Karnataka High Court Broadens ESI Applicability to Contract Labourers
Pivotal Judgment Establishes Employer Liability for Engaging Contract Workers in Construction, Repair, and Maintenance Activities
In a significant judgment that could reshape employer obligations across India’s industrial landscape, the Karnataka High Court has ruled that contract labourers engaged within factory premises—whether for construction, repairs, or maintenance—qualify as “employees” under Section 2(9) of the Employees’ State Insurance Act, 1948 (ESI Act). This ruling affirms that principal employers are liable to pay ESI contributions for such workers, even if they are hired through third-party contractors.
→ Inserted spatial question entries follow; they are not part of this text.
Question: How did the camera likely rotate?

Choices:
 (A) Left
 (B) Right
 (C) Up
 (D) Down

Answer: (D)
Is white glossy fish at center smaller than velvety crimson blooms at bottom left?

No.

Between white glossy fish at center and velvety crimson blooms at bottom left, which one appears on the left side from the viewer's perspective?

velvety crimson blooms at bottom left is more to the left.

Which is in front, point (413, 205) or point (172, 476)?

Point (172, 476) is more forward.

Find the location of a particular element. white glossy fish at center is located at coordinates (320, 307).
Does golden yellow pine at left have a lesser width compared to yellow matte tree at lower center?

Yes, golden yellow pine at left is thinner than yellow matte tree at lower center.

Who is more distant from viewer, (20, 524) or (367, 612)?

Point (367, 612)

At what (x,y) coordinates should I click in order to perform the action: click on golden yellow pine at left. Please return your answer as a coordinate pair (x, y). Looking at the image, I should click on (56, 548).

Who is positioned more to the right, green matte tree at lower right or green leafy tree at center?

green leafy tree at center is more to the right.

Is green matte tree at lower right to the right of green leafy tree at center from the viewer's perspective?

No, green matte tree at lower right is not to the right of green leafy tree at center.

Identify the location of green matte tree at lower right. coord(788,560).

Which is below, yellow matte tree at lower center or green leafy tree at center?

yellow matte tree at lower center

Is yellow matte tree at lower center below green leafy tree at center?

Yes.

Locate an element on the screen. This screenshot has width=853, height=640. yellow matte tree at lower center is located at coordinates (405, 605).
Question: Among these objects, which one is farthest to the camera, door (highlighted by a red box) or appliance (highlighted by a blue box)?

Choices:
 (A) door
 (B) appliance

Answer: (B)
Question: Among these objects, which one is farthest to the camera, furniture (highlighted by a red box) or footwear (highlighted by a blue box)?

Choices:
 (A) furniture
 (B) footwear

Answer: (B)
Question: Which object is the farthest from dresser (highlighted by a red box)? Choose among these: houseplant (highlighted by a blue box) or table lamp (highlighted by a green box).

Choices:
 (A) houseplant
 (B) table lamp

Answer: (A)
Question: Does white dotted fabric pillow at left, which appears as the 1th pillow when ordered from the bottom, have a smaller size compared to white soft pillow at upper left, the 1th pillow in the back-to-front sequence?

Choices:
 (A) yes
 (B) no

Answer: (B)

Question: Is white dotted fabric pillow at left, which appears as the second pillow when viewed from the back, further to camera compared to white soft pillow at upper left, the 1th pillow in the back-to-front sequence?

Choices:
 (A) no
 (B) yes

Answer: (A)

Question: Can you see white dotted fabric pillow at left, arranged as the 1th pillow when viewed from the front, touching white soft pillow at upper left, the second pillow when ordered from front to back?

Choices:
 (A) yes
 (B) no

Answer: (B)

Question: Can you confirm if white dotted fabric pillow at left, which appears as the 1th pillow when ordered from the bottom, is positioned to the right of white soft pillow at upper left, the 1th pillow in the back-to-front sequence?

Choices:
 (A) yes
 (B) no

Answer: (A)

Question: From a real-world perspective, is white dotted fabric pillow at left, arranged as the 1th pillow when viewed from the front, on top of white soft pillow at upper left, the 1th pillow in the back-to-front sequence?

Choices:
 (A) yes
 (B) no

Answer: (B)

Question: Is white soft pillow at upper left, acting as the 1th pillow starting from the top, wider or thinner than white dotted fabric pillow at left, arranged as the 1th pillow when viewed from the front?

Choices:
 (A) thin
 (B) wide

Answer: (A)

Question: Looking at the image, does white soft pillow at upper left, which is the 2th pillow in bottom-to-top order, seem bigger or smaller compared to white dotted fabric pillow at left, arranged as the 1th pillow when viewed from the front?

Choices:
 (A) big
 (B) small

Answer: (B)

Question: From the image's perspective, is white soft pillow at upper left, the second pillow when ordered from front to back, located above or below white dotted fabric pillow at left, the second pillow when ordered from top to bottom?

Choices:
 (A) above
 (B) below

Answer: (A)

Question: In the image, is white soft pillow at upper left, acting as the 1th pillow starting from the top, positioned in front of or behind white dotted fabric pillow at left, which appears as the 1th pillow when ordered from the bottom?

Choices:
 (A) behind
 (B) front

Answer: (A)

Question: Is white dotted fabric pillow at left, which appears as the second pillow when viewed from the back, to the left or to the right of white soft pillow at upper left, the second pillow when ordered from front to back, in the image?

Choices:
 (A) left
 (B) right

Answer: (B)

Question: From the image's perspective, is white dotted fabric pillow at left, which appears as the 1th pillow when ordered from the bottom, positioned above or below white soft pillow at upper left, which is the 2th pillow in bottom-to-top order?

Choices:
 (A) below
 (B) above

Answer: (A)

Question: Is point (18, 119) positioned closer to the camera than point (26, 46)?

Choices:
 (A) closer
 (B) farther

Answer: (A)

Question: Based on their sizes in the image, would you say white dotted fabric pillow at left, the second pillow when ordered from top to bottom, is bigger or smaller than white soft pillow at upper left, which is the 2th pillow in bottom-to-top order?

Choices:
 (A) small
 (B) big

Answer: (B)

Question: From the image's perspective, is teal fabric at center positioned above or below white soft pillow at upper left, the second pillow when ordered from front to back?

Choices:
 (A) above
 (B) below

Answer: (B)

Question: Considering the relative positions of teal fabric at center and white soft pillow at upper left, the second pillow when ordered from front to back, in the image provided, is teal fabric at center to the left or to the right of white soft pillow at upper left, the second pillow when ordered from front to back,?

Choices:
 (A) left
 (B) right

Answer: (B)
The decision, delivered earlier this month, overturns a previous order by the Employees’ State Insurance (ESI) Court, which had substantially reduced the contribution demand on the grounds that the workers were not under the direct control of the company. The High Court’s ruling restores the original demand of ₹13,52,825, reinforcing the expansive and welfare-oriented interpretation of the ESI Act.
Background of the Case
The dispute arose when a manufacturing company engaged contractors to undertake various infrastructure-related tasks within its factory premises. These included building sheds, installing operational units, and renovating existing structures—activities that were ongoing and essential to the factory’s functioning.
Despite the regular nature of the work and the presence of contract labourers on-site, the company did not remit ESI contributions for these workers. The Employees’ State Insurance Corporation (ESIC) initiated proceedings, demanding payment of ₹13.5 lakh in contributions. The company contested the demand, arguing that the workers were not its direct employees and therefore not covered under the ESI Act.
The ESI Court partially accepted the company’s argument, reducing the liability to ₹3.5 lakh. It held that since the workers were under the control of the contractors and not the principal employer, the company was not fully liable under the Act.
High Court’s Interpretation: Expanding the Definition of “Employee”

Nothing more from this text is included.